I highlight this difference and will continue to do so because it reflects the essential point of this piece; ideology, and it’s inevitable place spellbinding us in various artistic mediums. While I do not harbor any reactionary sentiment towards the heroic culture of old, understanding the contrasting functions which these two manifestations of story-telling is essential to understanding that cinema has become a medium of irrational individualism, as have most artistic ambitions in the framework of Capital.

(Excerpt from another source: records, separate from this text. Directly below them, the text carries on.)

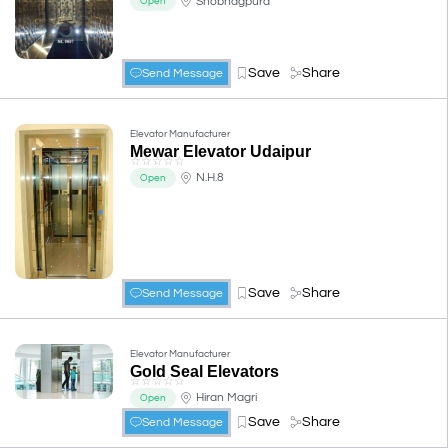
Shobhagpura
Open
Save
Share
Send Message
Elevator Manufacturer
Mewar Elevator Udaipur
☆
☆
☆
☆
☆
N.H.8
Open
Save
Share
Send Message
Elevator Manufacturer
Gold Seal Elevators
☆
☆
☆
☆
☆
Hiran Magri
Open
Save
Share
Send Message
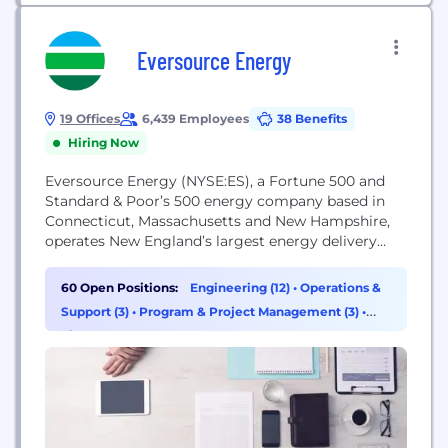
Eversource Energy
19 Offices
6,439 Employees
38 Benefits
Hiring Now
Eversource Energy (NYSE:ES), a Fortune 500 and
Standard & Poor’s 500 energy company based in
Connecticut, Massachusetts and New Hampshire,
operates New England’s largest energy delivery
system. Eversource is committed to safety,
reliability, environmental leadership and
60 Open Positions:
Engineering (12)
•
Operations &
stewardship, and expanding energy options for its
Support (3)
•
Program & Project Management (3)
•
3.7 million electric and natural gas customers. We
Finance (1)
are a company dedicated to our customers,
communities and...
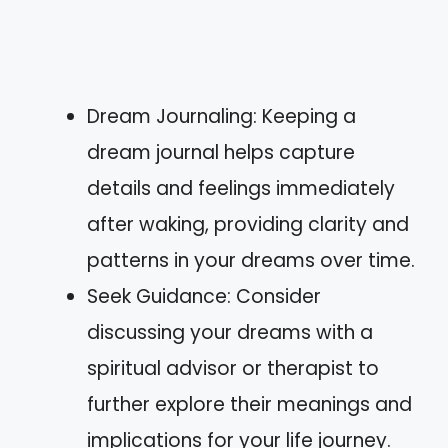
Dream Journaling: Keeping a
dream journal helps capture
details and feelings immediately
after waking, providing clarity and
patterns in your dreams over time.
Seek Guidance: Consider
discussing your dreams with a
spiritual advisor or therapist to
further explore their meanings and
implications for your life journey.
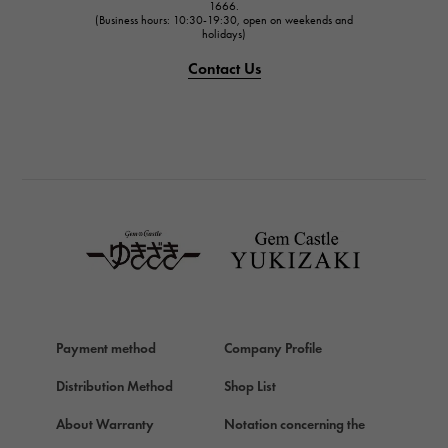
1666.
(Business hours: 10:30-19:30, open on weekends and
holidays)
Contact Us
Payment method
Company Profile
Distribution Method
Shop List
About Warranty
Notation concerning the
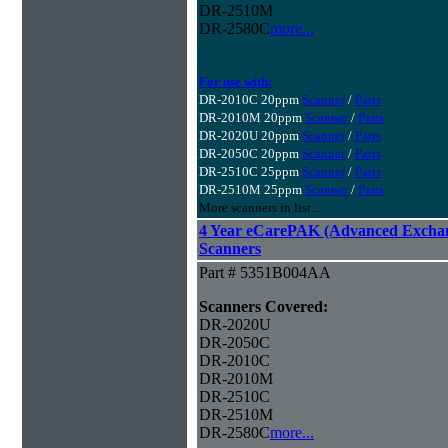
DR-2510M
DR-2580C
more...
For use with:
DR-2010C 20ppm
Scanner
/
Parts
DR-2010M 20ppm
Scanner
/
Parts
DR-2020U 20ppm
Scanner
/
Parts
DR-2050C 20ppm
Scanner
/
Parts
DR-2510C 25ppm
Scanner
/
Parts
DR-2510M 25ppm
Scanner
/
Parts
More scanners in list...
4 Year eCarePAK (Advanced Excha
Scanners
Part # 5351B004AA
Scanners Covered:
DR-2020U
DR-2050C
DR-2010C
DR-2010M
DR-2510C
DR-2510M
DR-2580C
more...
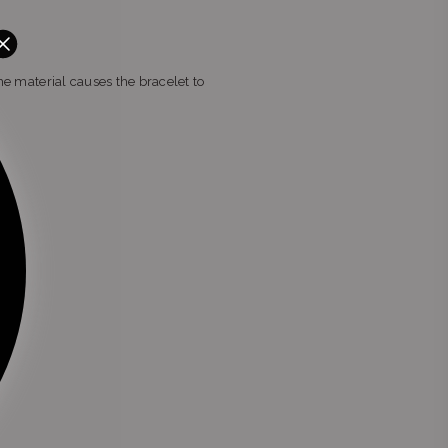
the material causes the bracelet to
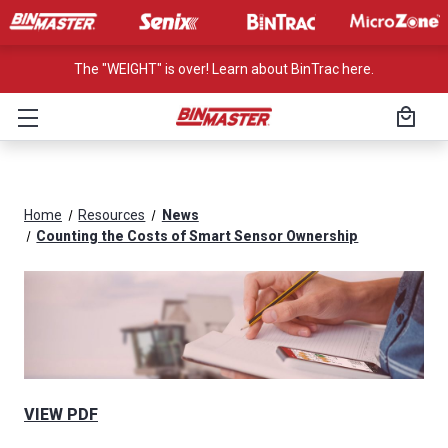
The "WEIGHT" is over! Learn about BinTrac here.
Home
Resources
News
Counting the Costs of Smart Sensor Ownership
VIEW PDF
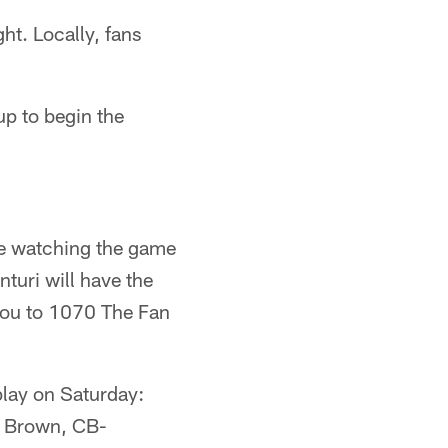
ht. Locally, fans
up to begin the
ose watching the game
turi will have the
 you to 1070 The Fan
 play on Saturday:
l Brown, CB-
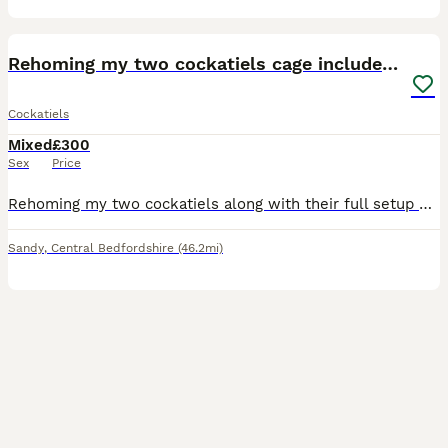
8
Rehoming my two cockatiels cage included for £300
Cockatiels
Mixed
£300
Sex
Price
Rehoming my two cockatiels along with their full setup which is their cage, stands, perches, toys, feeders, all included. They've been so well cared for and we had them for 2 and a half years but with
Sandy
,
Central Bedfordshire
(46.2mi)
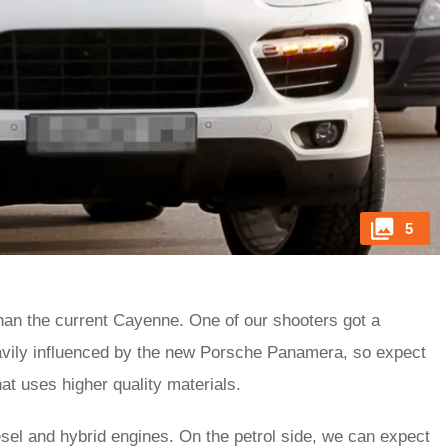
5
an the current Cayenne. One of our shooters got a
heavily influenced by the new Porsche Panamera, so expect
at uses higher quality materials.
esel and hybrid engines. On the petrol side, we can expect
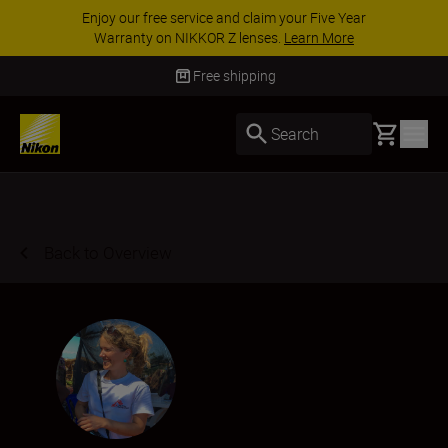
Enjoy our free service and claim your Five Year
Warranty on NIKKOR Z lenses.
Learn More
Free shipping
Basket
Search
Back to Overview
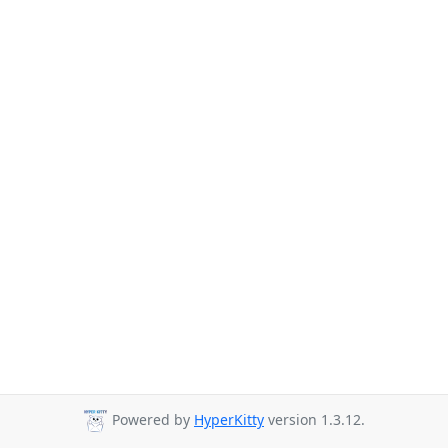
Powered by
HyperKitty
version 1.3.12.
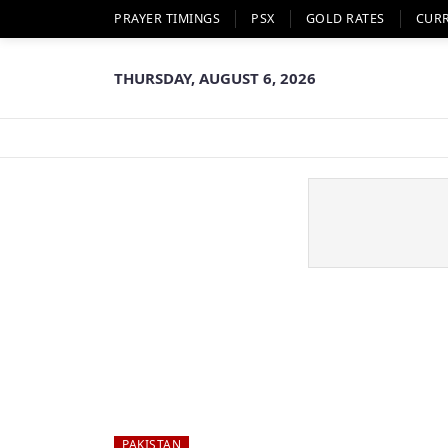
PRAYER TIMINGS
PSX
GOLD RATES
CUR
THURSDAY, AUGUST 6, 2026
PAKISTAN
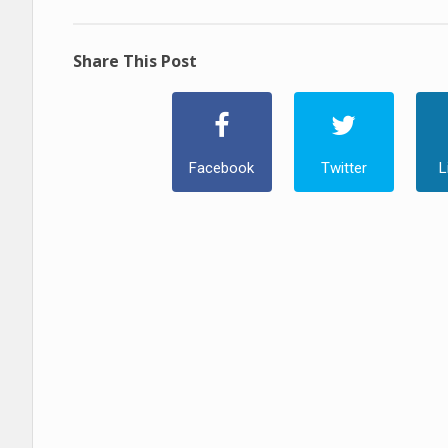
Share This Post
Facebook
Twitter
L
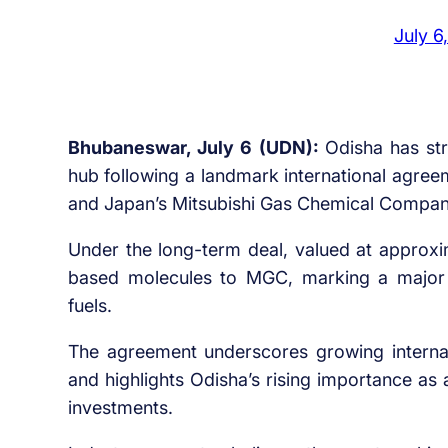
July 6
Bhubaneswar, July 6 (UDN):
Odisha has st
hub following a landmark international agre
and Japan’s Mitsubishi Gas Chemical Compa
Under the long-term deal, valued at approx
based molecules to MGC, marking a major s
fuels.
The agreement underscores growing internat
and highlights Odisha’s rising importance as
investments.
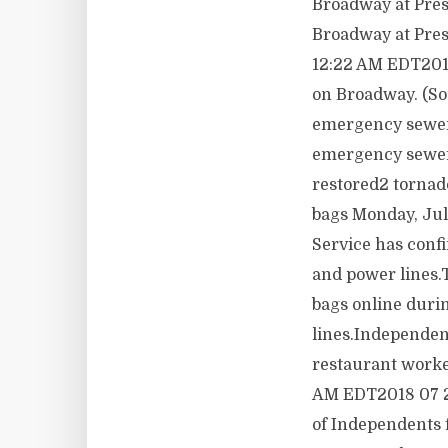
Broadway at Prest
Broadway at Pres
12:22 AM EDT2018
on Broadway. (So
emergency sewer 
emergency sewer 
restored2 tornad
bags Monday, Ju
Service has conf
and power lines.
bags online duri
lines.Independen
restaurant worke
AM EDT2018 07 23
of Independents 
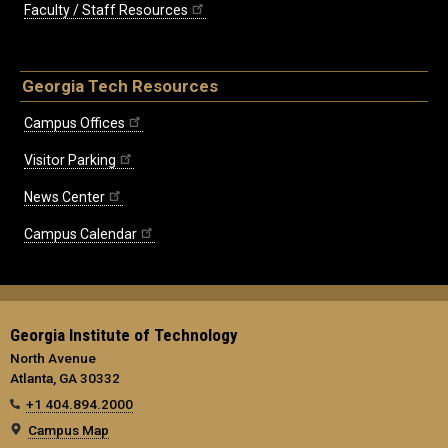
Faculty / Staff Resources
Georgia Tech Resources
Campus Offices
Visitor Parking
News Center
Campus Calendar
Georgia Institute of Technology
North Avenue
Atlanta, GA 30332
+1 404.894.2000
Campus Map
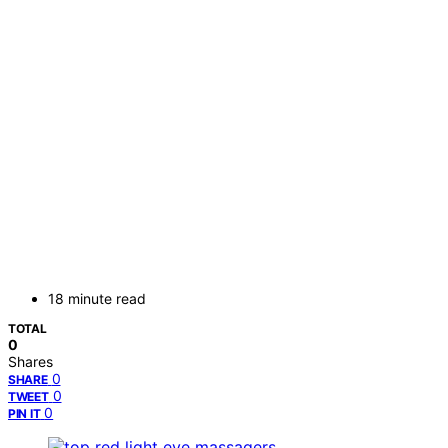
18 minute read
TOTAL
0
Shares
0
SHARE
0
TWEET
0
PIN IT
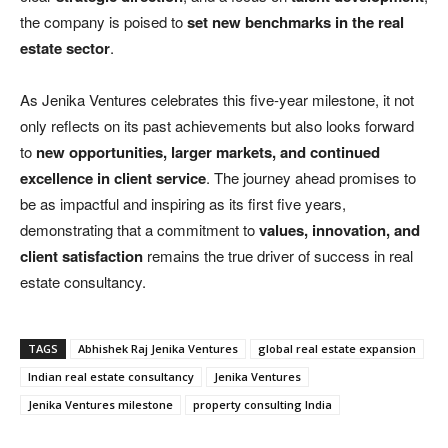
the company is poised to
set new benchmarks in the real
estate sector
.
As Jenika Ventures celebrates this five-year milestone, it not
only reflects on its past achievements but also looks forward
to
new opportunities, larger markets, and continued
excellence in client service
. The journey ahead promises to
be as impactful and inspiring as its first five years,
demonstrating that a commitment to
values, innovation, and
client satisfaction
remains the true driver of success in real
estate consultancy.
TAGS
Abhishek Raj Jenika Ventures
global real estate expansion
Indian real estate consultancy
Jenika Ventures
Jenika Ventures milestone
property consulting India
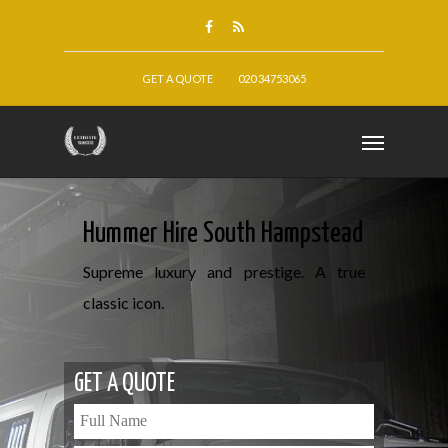
GET A QUOTE
020 34753065
Hummer Hire South Hampstead
Supreme luxury and prestige. A true
classic icon.
GET A QUOTE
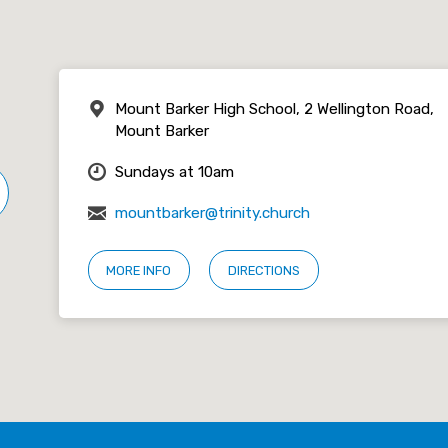
Mount Barker High School, 2 Wellington Road,
Mount Barker
Sundays at 10am
mountbarker@trinity.church
MORE INFO
DIRECTIONS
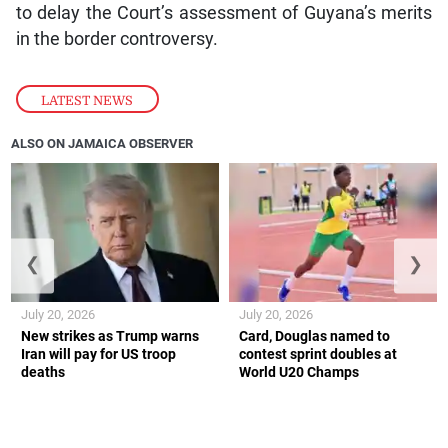
to delay the Court’s assessment of Guyana’s merits
in the border controversy.
LATEST NEWS
ALSO ON JAMAICA OBSERVER
❮
❯
July 20, 2026
July 20, 2026
New strikes as Trump warns
Card, Douglas named to
Iran will pay for US troop
contest sprint doubles at
deaths
World U20 Champs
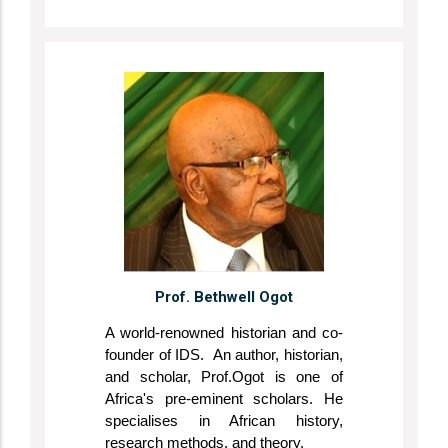
Prof. Bethwell Ogot
A world-renowned historian and co-
founder of IDS. An author, historian,
and scholar, Prof.Ogot is one of
Africa's pre-eminent scholars. He
specialises in African history,
research methods, and theory.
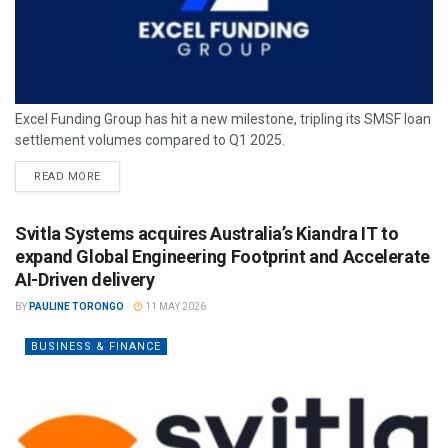
Excel Funding Group has hit a new milestone, tripling its SMSF loan
settlement volumes compared to Q1 2025.
READ MORE
Svitla Systems acquires Australia’s Kiandra IT to
expand Global Engineering Footprint and Accelerate
AI-Driven delivery
BY
PAULINE TORONGO
11 MAY 2026
BUSINESS & FINANCE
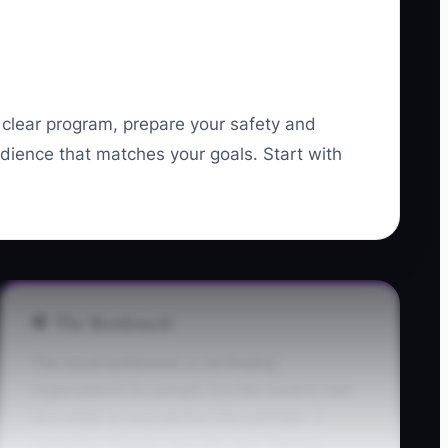
a clear program, prepare your safety and
dience that matches your goals. Start with
🛑 The Bottleneck
The usual bottleneck is not finding
organizations to contact. It is the studio's lack
of a ready-to-buy partnership package. A
recreation director may like your idea but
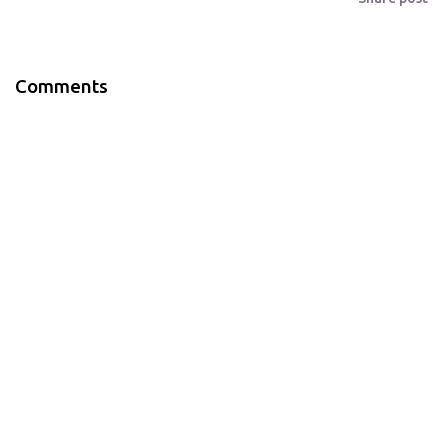
Comments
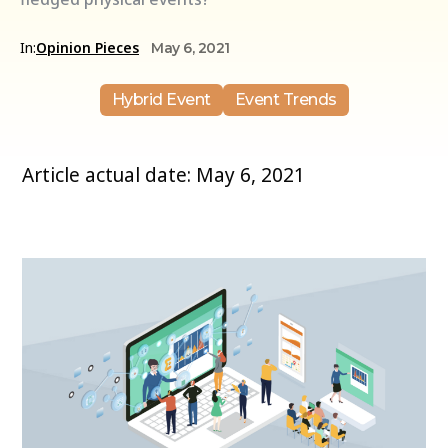
In:
Opinion Pieces
May 6, 2021
Hybrid Event
Event Trends
Article actual date: May 6, 2021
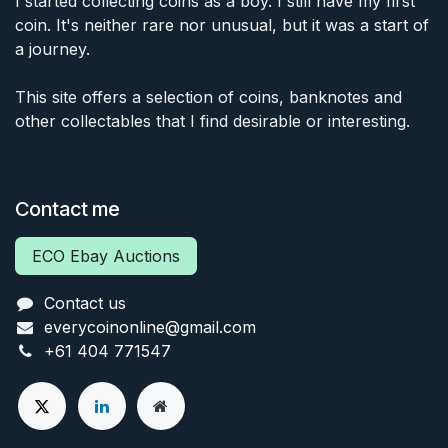
I started collecting coins as a boy. I still have my first
coin. It's neither rare nor unusual, but it was a start of
a journey.
This site offers a selection of coins, banknotes and
other collectables that I find desirable or interesting.
Contact me
ECO Ebay Auctions
Contact us
everycoinonline@gmail.com
+61 404 771547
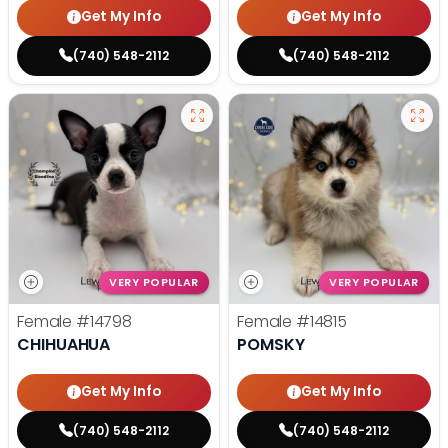
Get My Info
Get My Info
(740) 548-2112
(740) 548-2112
VERY POPULAR
VERY POPULAR
Female
#14798
Female
#14815
CHIHUAHUA
POMSKY
Get My Info
Get My Info
(740) 548-2112
(740) 548-2112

If we are not yet prepared to begin the task of destroying the protagonist, which is something I would not hesitate to admit, then we must at least be honest with ourselves relative to the function of the protagonist in modern cinema. The pieces which will follow this, I hope, can serve as a catalyst for this necessary dialogue, which has considerably waned in intensity since the days of Lacan and Althusser, having only been recently employed by the likes of Slavoj Zizek, who’s clumsy analysis of it all has sent us looking further into the darkness. And while one has to begrudgingly admire Zizek for such efforts amidst the grim, lifeless state which academic study towards the subject is in, we simply have to push further towards a new, proletarian understanding of film, and art in general.